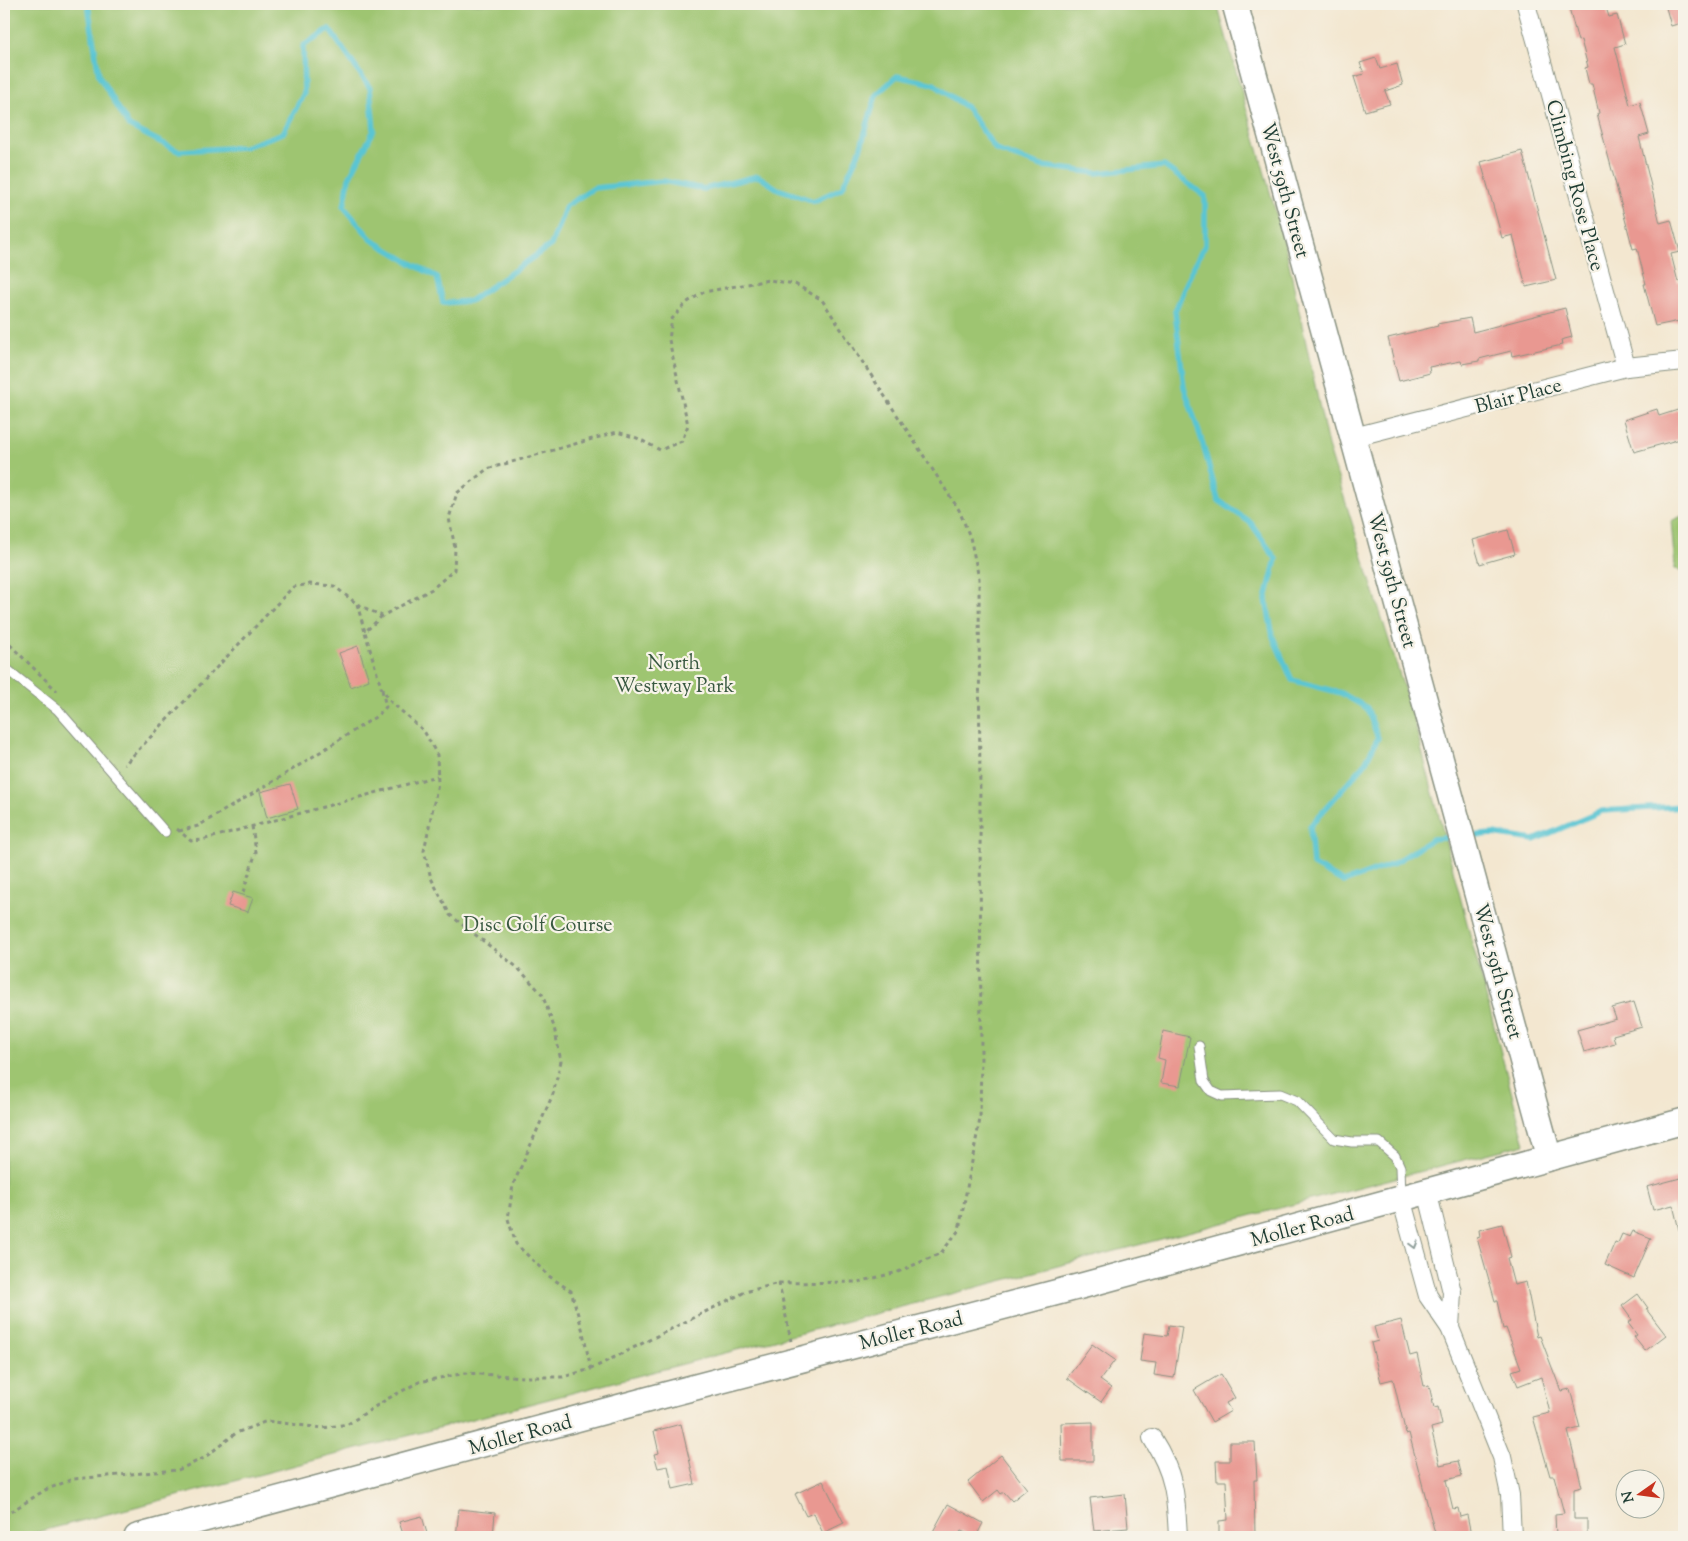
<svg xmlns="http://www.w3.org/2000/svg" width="1688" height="1541" viewBox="0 0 1688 1541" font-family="'Sorts Mill Goudy',serif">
  <rect width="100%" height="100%" fill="#f7f3e8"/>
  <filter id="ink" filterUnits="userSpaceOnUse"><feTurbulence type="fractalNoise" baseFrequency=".02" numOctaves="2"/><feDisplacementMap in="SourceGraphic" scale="10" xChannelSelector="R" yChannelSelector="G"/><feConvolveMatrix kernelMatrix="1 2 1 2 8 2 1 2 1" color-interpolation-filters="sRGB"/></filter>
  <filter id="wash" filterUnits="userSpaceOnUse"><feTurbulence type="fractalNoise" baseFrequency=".0096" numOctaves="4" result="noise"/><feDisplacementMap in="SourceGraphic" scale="20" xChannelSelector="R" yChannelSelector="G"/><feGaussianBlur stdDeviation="1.12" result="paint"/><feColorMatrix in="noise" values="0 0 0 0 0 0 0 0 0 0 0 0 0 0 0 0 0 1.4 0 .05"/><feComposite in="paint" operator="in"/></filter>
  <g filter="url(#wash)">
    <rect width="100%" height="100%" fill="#f3e7d0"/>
    <g fill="#9ec571" stroke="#5e8152">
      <polygon points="4,4 1217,4 1285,245 1328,446 1413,717 1525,1144 170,1498 18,1537 4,1537"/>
      <polygon points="1684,515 1684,571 1675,569 1671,521"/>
    </g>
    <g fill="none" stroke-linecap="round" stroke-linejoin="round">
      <g stroke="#5ac5d3" stroke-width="5.5">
        <polyline points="88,4 99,76 129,126 178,151 244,147 283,133 304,93 303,46 329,29 370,88 374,130 349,178 344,207 372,240 409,262 437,277 443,303 470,301 551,245 566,206 594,188 663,181 704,189 758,176 778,189 814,201 842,188 860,150 876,95 897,76 934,84 967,108 996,150 1042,166 1097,173 1164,166 1205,196 1205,245 1194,265 1175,311 1184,387 1202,441 1218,500 1251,523 1276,559 1266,599 1273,637 1292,680 1341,693 1367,708 1378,738 1364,765 1310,826 1313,865 1344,882 1393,864 1432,839 1455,837"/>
        <polyline points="1467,836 1493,834 1534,840 1602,811 1684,806"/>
      </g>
    </g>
    <g id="blocks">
      <g fill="#e99891">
        <polygon points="1568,4 1605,4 1609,17 1617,15 1625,44 1615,47 1630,105 1640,102 1649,134 1639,137 1660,223 1671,220 1680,252 1671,254 1678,282 1684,280 1684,320 1655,326 1644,284 1646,284 1637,248 1633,249 1597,114 1599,113 1592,84 1589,84 1585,68 1588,67 1581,40 1578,41"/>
        <polygon points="1665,4 1684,4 1684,22 1671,26"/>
        <polygon points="1376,58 1380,69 1397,64 1403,85 1385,91 1390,104 1365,111 1354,77 1364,74 1360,63"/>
        <polygon points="1522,151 1556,280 1526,287 1513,235 1502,238 1481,162"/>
        <polygon points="1565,308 1572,337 1561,340 1562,345 1512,356 1511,351 1479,359 1479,361 1462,364 1461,361 1429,367 1430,373 1399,381 1388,338 1438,326 1437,324 1470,318 1473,332"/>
        <polygon points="1684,408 1684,438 1634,452 1624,420 1657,409 1659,416"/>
        <polygon points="1508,530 1515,554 1480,564 1473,540"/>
        <polygon points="358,646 369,680 351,687 339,653"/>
        <polygon points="290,784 298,809 267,818 260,792"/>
        <polygon points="233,892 253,898 248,912 228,906"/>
        <polygon points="1634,1002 1642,1027 1613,1035 1615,1043 1584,1052 1577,1030 1616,1019 1612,1008"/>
        <polygon points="1163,1031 1190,1037 1180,1086 1161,1083 1165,1060 1158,1058"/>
        <polygon points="1684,1177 1684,1230 1679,1230 1673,1205 1653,1210 1647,1187"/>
        <polygon points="1502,1224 1511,1257 1507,1258 1514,1285 1526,1282 1537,1337 1540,1336 1561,1391 1570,1389 1580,1428 1568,1431 1582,1487 1574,1489 1574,1519 1587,1519 1587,1537 1556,1537 1555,1514 1564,1513 1554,1476 1550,1476 1533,1417 1550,1413 1541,1377 1518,1386 1512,1371 1521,1368 1506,1328 1503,1329 1497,1301 1495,1301 1477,1238 1480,1237 1479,1230"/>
        <polygon points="1633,1231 1651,1238 1634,1278 1605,1265 1615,1242 1618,1243 1622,1234 1630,1237"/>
        <polygon points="1638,1294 1648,1308 1646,1309 1666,1335 1645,1351 1634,1337 1637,1335 1628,1323 1632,1320 1622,1306"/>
        <polygon points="1401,1320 1410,1356 1417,1354 1424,1386 1429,1385 1434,1408 1438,1407 1442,1425 1431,1428 1440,1465 1458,1461 1462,1476 1446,1480 1453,1509 1458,1508 1460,1517 1467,1515 1471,1534 1458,1537 1436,1537 1409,1433 1406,1434 1393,1379 1381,1382 1371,1343 1378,1341 1374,1327"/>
        <polygon points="1169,1325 1182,1327 1174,1378 1154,1375 1156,1363 1140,1361 1144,1333 1167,1336"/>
        <polygon points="1092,1344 1115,1360 1100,1380 1111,1388 1101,1402 1067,1378"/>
        <polygon points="1221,1374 1235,1398 1226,1403 1231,1411 1212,1422 1194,1390"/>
        <polygon points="1093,1422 1093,1461 1062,1461 1061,1423"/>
        <polygon points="681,1424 695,1484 673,1489 668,1466 658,1468 654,1454 659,1453 654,1431"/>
        <polygon points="1230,1442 1255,1442 1257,1480 1254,1480 1255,1536 1219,1537 1219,1521 1228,1520 1226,1481 1217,1481 1216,1461 1230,1461"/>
        <polygon points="1001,1455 1027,1489 1012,1501 1004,1492 1001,1494 998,1490 983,1502 968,1482"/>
        <polygon points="823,1481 844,1523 823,1533 813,1513 806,1516 795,1494"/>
        <polygon points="1125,1494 1128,1528 1094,1531 1090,1498"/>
        <polygon points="948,1504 983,1523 976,1537 961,1531 957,1537 930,1537"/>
        <polygon points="459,1509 495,1513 493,1537 456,1537"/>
        <polygon points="422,1516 428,1537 404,1537 399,1522"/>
      </g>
    </g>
  </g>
  <g filter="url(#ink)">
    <use href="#blocks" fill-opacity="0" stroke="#899282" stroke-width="1"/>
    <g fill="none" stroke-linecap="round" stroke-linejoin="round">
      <defs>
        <g id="lane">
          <polyline points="4,667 58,710 165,832"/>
          <polyline points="1199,1046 1204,1081 1211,1091 1222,1096 1280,1094 1297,1101 1334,1139 1352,1142 1379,1142 1395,1156 1400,1167 1401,1196"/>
        </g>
        <g id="street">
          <polyline points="1526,4 1626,367"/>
          <polyline points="1354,437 1626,367 1684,361"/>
          <polyline points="1427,1191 1452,1292 1450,1328"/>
          <polyline points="1401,1198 1428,1296 1450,1328 1502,1457 1510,1495 1512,1537"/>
          <path d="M1152,1438C1175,1474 1176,1496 1178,1537"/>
        </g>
        <g id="secondary">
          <polyline points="1235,4 1549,1158"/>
          <polyline points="137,1537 665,1395 1085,1285 1684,1121"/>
        </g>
      </defs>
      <use href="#lane" stroke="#899282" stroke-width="11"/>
      <use href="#street" stroke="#899282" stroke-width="20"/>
      <use href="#secondary" stroke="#899282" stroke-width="28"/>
      <g stroke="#899282" stroke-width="3" stroke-dasharray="4 4" stroke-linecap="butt">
        <polyline points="357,604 365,632"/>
        <polyline points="382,616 365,632 381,687 391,702 424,731 437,755 438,783 424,851 431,878 450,915 518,968 542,994 554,1027 561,1061 553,1094 513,1185 508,1219 516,1244 549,1276 571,1291 582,1328 591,1369"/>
        <polyline points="4,639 57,691"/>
        <polyline points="177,829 191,841 202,840 437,776"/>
        <polyline points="179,831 198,826 279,778 377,716 386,707 382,690"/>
        <polyline points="243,892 256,852 252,826"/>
        <polyline points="779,1283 791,1341"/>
        <polyline points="4,1516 45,1490 73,1479 178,1470 204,1458 236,1433 267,1421 323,1428 348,1424 387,1399 419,1382 466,1373 524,1377 563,1377 591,1369 745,1292 779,1283 858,1282 898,1272 941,1253 959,1230 980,1119 981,1055 979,578 970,537 959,510 822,300 795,284 769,280 704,292 686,303 672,319 669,340 688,425 682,441 660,450 637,438 617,432 487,469 457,493 449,518 455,548 454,570 432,589 382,616 357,604 334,586 310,584 293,587 124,765"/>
      </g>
      <use href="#lane" stroke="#fff" stroke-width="9"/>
      <use href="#street" stroke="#fff" stroke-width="18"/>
      <use href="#secondary" stroke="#fff" stroke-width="25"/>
    </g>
    <defs><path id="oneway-chevron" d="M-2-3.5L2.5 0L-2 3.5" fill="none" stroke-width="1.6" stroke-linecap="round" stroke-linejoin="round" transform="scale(1.25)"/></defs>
    <use stroke="#8f9e9a" href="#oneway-chevron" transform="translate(1414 1245) rotate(74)"/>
  </g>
  <g text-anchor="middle" stroke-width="4.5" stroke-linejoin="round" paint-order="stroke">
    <g font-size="20" fill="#1f3d34" stroke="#f7f3e8">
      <text transform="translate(1576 185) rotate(75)" y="7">Climbing Rose Place</text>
      <text transform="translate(1286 190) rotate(75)" y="7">West 59th Street</text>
      <text transform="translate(1518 395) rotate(-15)" y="7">Blair Place</text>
      <text transform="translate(1393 580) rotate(75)" y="7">West 59th Street</text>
      <text transform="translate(1499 971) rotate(75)" y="7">West 59th Street</text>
      <text transform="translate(1302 1226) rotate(-15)" y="7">Moller Road</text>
      <text transform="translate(911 1330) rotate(-14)" y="7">Moller Road</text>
      <text transform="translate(520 1434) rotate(-15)" y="7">Moller Road</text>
    </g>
    <g font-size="20" fill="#385840" stroke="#f7f3e8">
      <text x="674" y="669">North<tspan x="674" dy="23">Westway Park</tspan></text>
      <text x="538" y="931">Disc Golf Course</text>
    </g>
  </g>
  <rect width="1688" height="1541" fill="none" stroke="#f7f3e8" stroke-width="20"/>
  <g transform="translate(1640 1494) rotate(256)"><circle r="24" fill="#f7f3e8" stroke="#a1aaa0"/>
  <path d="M0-4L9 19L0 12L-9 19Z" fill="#c8321e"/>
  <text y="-8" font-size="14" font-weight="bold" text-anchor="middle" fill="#1f3d34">N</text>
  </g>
</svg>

--------------------------------

What this task involves:
Return every line of the entries above that the string "wash" appears in.

Answer box:
  <filter id="wash" filterUnits="userSpaceOnUse"><feTurbulence type="fractalNoise" baseFrequency=".0096" numOctaves="4" result="noise"/><feDisplacementMap in="SourceGraphic" scale="20" xChannelSelector="R" yChannelSelector="G"/><feGaussianBlur stdDeviation="1.12" result="paint"/><feColorMatrix in="noise" values="0 0 0 0 0 0 0 0 0 0 0 0 0 0 0 0 0 1.4 0 .05"/><feComposite in="paint" operator="in"/></filter>
  <g filter="url(#wash)">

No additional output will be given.